Jaja eine halbe Stunde nach Rennende aussehen wie aus dem Ei gepellt aber die Sinne nichtmehr ganz unter Kontrolle.
Listen wird es geben. Alledings müssen wir noch die Listen abgleichen. Heute geht das ncihtmehr heute sind wir fix und alle!

Bilder hat es übrigens HIER

Schön euch dabei gehabt zu haben.Wir hoffen es hat euch gefallen!

Keili


----------



## Thunderbird (6. August 2006)

Listen würden mich natürlich auch interessieren.

*Euer Rennen war echt kultig!  *
Euer Stil ist einmalig.

Zuerst dachte ich, dass die Strecke für "echte Racer" 
doch etwas lasch ist, aber das habt ihr mit 
Unterstützung von "ganz oben" sehr gut korrigiert.
Die Schlammschlacht war super Fahrtraining und
die Strecke hat trotz der wenigen Höhenmeter 
(150 laut meinem Polar übrigens) ganz schön reingehauen.

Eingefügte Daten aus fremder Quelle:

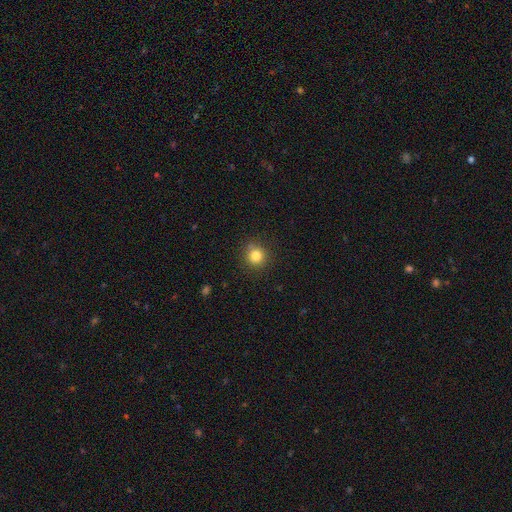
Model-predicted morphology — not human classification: Smooth or featured? smooth (82%)
How rounded? round (92%)
Merging? none (86%)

Nächstes Mal dürft ihr aber ruhig ein paar technische Stellen einbauen.
Schon die Kieshügel im Zielbereich wären ganz nett gewesen.

Am besten haben mir die vielen Reflektoren in den Bäumen 
nach dem mini-Trail gefallen. Habe deshalb manchmal fast 
vergessen zu bremsen. Sehr schöne Idee.

Die Verpflegung hätte unbedingt in die Wechselzone beim Fahrerlager gehört.

Möchte mich im Nahmen meines Teams noch bei allen Kontrolleuren 
im Zielbereich entschuldigen, die jetzt Augenprobleme haben, aber
die Lampen sind echt schwer abzudecken, wenn's um die Kurve geht.

Hier noch ein kleines Foto von mir nach dem Rennen.
Da wusste ich noch nicht, dass es (eine) heiße Dusche gibt:



 

Thb


----------



## Keili (6. August 2006)

In der ursprünglich geplanten Strecke war noch ein technicher Downhill drin! Nachdem sich bei dem ersten Regenguss am Nachmittag dieser jedoch zu stark verschärfte, haben wir beschlossen ihn bei SiS raus zu nehmen. Wir fanden es wichtiger, dass alle heil über die Strecke kommen. So oder so wäre die Strecke also auch für Racer was gewesen.

Keili


----------



## Thunderbird (6. August 2006)

Den Downhill habe ich gesehen. 
Das wäre echt nix gewesen, bei dem Regen.
Aber es gibt auch Strecken, die man sowohl
langsam und sicher als auch schnell fahren kann.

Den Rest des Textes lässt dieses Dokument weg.